McGinty commissioned three law enforcement experts to draw up reports about the incident, all of which found the shooting “reasonable,” citing Loehmann’s lack of knowledge about Rice’s intentions and the realistic-looking pellet gun he was playing with.

But there are questions about the objectivity of those investigations.

Retired FBI training specialist Kimberly A. Crawford issued one of those reports. Attorneys for Rice’s family have pointed out that Crawford’s arguments for the acceptability of other law enforcement shootings have been rejected by the Department of Justice for being too lenient to officers. Another investigator, Denver District Deputy Attorney S. Lamar Sims, has made previous statements in support of Loehmann’s actions before undertaking his study.

While the Rice family’s attorneys cite these moves by the city and prosecutor McGinty as reasons to move the grand jury deliberations outside Cuyahoga County, McGinty has said that his office and the grand jury are impartial.

Officials with the prosecutor's office cited a "perfect storm of human error" and suggested that Rice looked much older than a typical 12-year-old when explaining the grand jury's verdict. The prosecutor's office also said that tapes show Rice pointing the toy gun at passersby near the recreation center earlier in the day.

Two other experts hired by the Rice family issued reports saying Rice’s killing was not justified and that officers responsible should be prosecuted. They point out the short succession of events and the fact that Rice did not have the gun in his hand at the time of his shooting. The toy was tucked in his pants at the time.

Rice’s death occurred just two days before a grand jury in St. Louis, Mo., declined to indict a white officer who shot unarmed 19-year-old Michael Brown. Like Brown, Rice has become a touchstone for activists who protest racially charged police shootings and who call for law enforcement reforms in the United States.

According to data culled by journalists at British publication The Guardian, more than 1,000 people have been killed in officer-involved shootings in the United States this year, including 30 in Ohio, the seventh-most of any state. Blacks are twice as likely as whites to die in those incidents. While a good number of those deaths came from armed confrontations, many others involved unarmed citizens.

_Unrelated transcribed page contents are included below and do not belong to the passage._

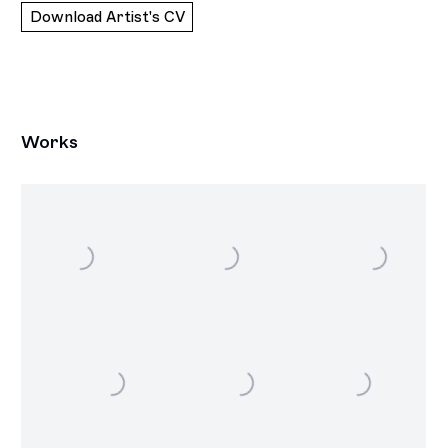
Download Artist's CV
(PDF, opens in a new tab.)
Works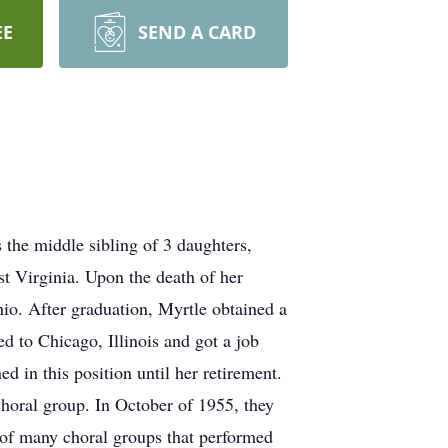
EE
SEND A CARD
the middle sibling of 3 daughters,
t Virginia. Upon the death of her
o. After graduation, Myrtle obtained a
d to Chicago, Illinois and got a job
d in this position until her retirement.
horal group. In October of 1955, they
 of many choral groups that performed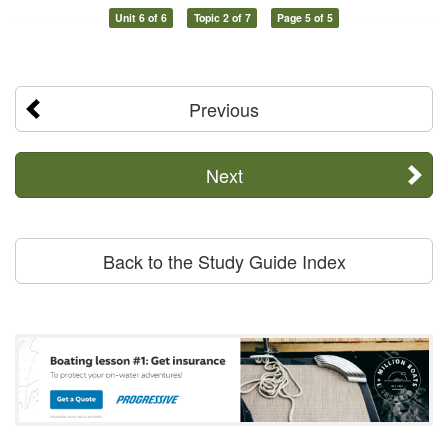
Unit 6 of 6
Topic 2 of 7
Page 5 of 5
Previous
Next
Back to the Study Guide Index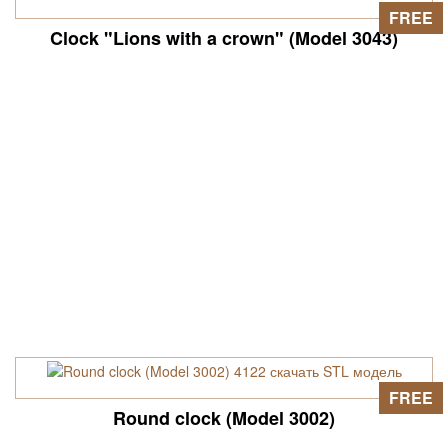
FREE
Clock "Lions with a crown" (Model 3043)
FREE
Round clock (Model 3002)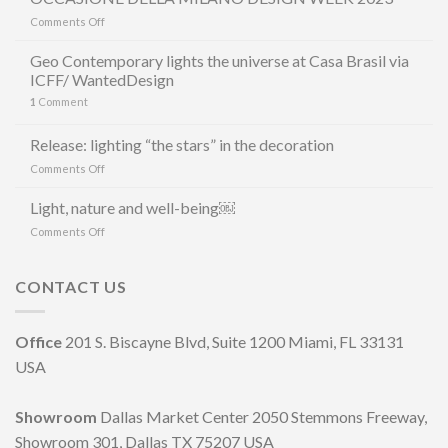
on
Comments Off
GEO
LUZ
Geo Contemporary lights the universe at Casa Brasil via
&
ICFF/ WantedDesign
CERÂMICA
1
Comment
E
MAURÍCIO
ARRUDA
Release: lighting “the stars” in the decoration
LANCIANO
on
Comments Off
LA
Release:
LINEA
lighting
Light, nature and well-being￼
DI
“the
LAMPADE
on
Comments Off
stars”
LITORAL
Light,
in
IN
nature
the
OCCASIONE
and
CONTACT US
decoration
DELLA
well-
MILANO
being
DESIGN
￼
Office
201 S. Biscayne Blvd, Suite 1200 Miami, FL 33131
WEEK
2023
USA
Showroom
Dallas Market Center 2050 Stemmons Freeway,
Showroom 301, Dallas TX 75207 USA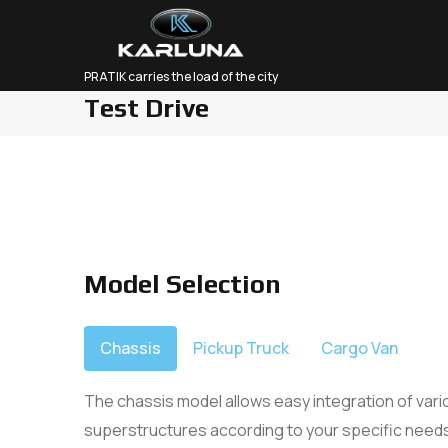
PRATIK carries the load of the city
Test Drive
Abo
Our
Car
Model Selection
Chassis
Pickup Truck
Cargo Van
The chassis model allows easy integration of var
superstructures according to your specific needs.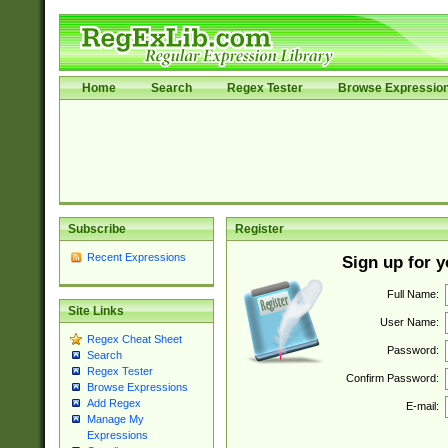
Home
Search
Regex Tester
Browse Expressio
Subscribe
Register
Recent Expressions
Sign up for 
Full Name:
Site Links
User Name:
Regex Cheat Sheet
Password:
Search
Regex Tester
Confirm Password:
Browse Expressions
Add Regex
E-mail:
Manage My
Expressions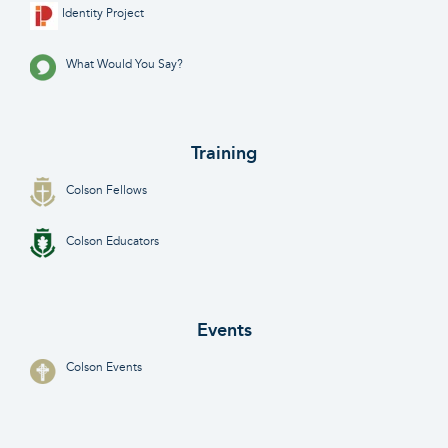
Identity Project
What Would You Say?
Training
Colson Fellows
Colson Educators
Events
Colson Events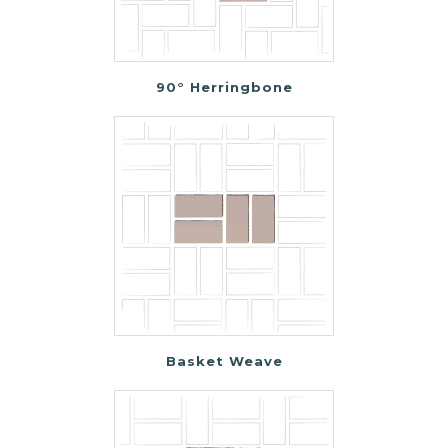
90° Herringbone
Basket Weave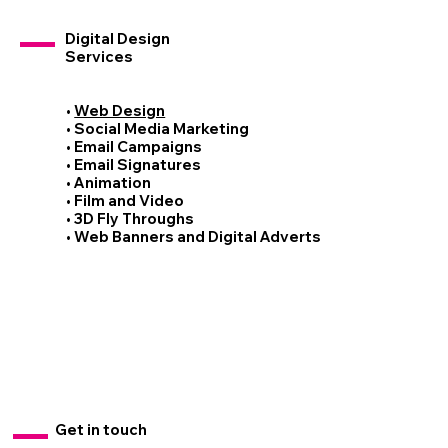
Digital Design
Services
•
Web Design
• Social Media Marketing
• Email Campaigns
• Email Signatures
• Animation
• Film and Video
• 3D Fly Throughs
• Web Banners and Digital Adverts
Get in touch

Rice’s shooting happened just weeks before the Department of Justice released the scathing results of an 18-month investigation into the Cleveland Police Department’s use of force. Among the cases cited in that investigation: a 2012 incident in which 13 police officers fired almost 140 rounds at two unarmed occupants of a car that had been involved in a police chase. One officer reportedly stood on the hood of the couple's car and repeatedly fired rounds through its windshield. That officer was acquitted of criminal charges in May. Both occupants of the car died.

“We have concluded that we have reasonable cause to believe that CPD engages in a pattern or practice of the use of excessive force in violation of the Fourth Amendment of the United States Constitution,” the report states. The report triggered an intensive consent decree between the Cleveland Police Department and the federal government, which will oversee changes in the department's use of force policies, training and other reforms.

In a letter earlier this month, Rice’s family called on the DOJ to investigate their son’s death. The DOJ said Dec. 15 that it is reviewing that request.

In Cincinnati, Black Lives Matter will rally Dec. 29 at 6 pm at Findlay Playground in Over-the-Rhine. Organizers ask attendees to bring toys to donate to local charities in honor of Rice.